The Summit Restaurant & Bar, 10 S. Clinton St., plans to attract young Iowa City residents and University of Iowa students to register to vote, offering free cover between 9 p.m. and midnight tonight.

And as long as businesses hosting political events don't offer anything to a candidate and none of the candidates are sitting councilors, they are acting inside the law, said Megan Tooker, director of the Iowa Ethics and Campaign Disclosure Board.

"Based on my assumption that it's a voter-registration event [and not a campaign event], I don't see that it would violate any laws," she said.

A manager of Summit said attendees will not be required to register to vote.

Mike Porter, the former owner of Summit, said because students make up such a large percentage of the Iowa City community, he wants to make them aware of the election and involved in the process.

"This race, in particular, has some candidates who obviously would represent students well," Porter said in a Facebook message. "It is essential to note that supporting student issues is almost always beneficial for the majority of the community."

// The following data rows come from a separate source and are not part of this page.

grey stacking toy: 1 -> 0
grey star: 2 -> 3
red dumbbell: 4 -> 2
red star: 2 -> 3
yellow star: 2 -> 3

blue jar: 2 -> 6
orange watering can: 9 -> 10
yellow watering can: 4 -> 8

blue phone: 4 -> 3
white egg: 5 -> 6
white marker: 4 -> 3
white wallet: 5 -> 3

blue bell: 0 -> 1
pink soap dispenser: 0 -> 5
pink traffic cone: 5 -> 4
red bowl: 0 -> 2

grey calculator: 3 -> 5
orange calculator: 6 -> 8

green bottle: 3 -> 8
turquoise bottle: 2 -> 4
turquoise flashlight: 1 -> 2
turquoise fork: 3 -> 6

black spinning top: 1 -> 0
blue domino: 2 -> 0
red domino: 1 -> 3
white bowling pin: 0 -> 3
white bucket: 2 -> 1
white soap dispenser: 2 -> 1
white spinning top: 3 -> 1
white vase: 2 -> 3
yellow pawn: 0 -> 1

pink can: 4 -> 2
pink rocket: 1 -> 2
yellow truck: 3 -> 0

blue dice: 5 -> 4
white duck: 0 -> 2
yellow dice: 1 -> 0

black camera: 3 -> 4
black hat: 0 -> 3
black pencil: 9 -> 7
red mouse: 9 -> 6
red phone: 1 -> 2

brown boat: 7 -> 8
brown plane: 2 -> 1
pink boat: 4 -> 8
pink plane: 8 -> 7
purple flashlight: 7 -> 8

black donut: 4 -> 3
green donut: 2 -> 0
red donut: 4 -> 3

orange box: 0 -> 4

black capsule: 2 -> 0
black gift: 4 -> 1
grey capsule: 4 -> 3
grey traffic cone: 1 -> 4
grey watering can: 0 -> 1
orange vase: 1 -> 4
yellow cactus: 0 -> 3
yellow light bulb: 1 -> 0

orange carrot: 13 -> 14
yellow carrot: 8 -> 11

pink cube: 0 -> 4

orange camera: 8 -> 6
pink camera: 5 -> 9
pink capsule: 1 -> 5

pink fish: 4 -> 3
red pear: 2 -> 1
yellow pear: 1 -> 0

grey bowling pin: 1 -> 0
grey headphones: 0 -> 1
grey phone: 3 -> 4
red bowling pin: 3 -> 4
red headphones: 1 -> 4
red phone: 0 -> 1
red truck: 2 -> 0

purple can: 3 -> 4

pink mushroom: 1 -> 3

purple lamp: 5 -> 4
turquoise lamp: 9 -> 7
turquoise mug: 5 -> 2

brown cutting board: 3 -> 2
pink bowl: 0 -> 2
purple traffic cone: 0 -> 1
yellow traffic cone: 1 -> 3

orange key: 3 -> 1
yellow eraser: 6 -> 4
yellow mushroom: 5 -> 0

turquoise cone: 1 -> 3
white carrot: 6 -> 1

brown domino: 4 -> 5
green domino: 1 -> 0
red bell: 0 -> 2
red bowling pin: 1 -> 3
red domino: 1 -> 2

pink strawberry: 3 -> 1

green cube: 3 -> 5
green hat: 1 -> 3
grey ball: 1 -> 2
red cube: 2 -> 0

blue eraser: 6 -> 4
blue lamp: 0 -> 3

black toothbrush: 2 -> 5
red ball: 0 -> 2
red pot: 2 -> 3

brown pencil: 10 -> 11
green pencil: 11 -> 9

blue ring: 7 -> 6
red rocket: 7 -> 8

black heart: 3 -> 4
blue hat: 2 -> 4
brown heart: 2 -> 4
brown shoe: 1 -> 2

Porter noted Summit has never hosted a voter registration event in the past.

The Summit is endorsing three candidates: Mark McCallum, Steve Soboroff, and UI student Raj Patel.

Soboroff said he supports the Summit hosting the event because he thinks students don't feel welcome in the downtown community. and tonight's event could allow them to feel more included.

"As long as they're spending money in Iowa City, as long as they're students, they're part of a community and they should be allowed and encouraged to vote," he said.

And though Summit is offering encouragement in the form of free cover at tonight's event, Soboroff said he doesn't see it as a bribe.

"I don't see them bribing — this is a thing they are doing to get people encouraged to sign up [to vote]," the host and owner of KCJJ radio said.

And McCallum also said he supports the voter-registration event because it is a way to help support one another.

"I'm trying to be pro-student," said McCallum, a local developer. "And I'm trying to support a student candidate."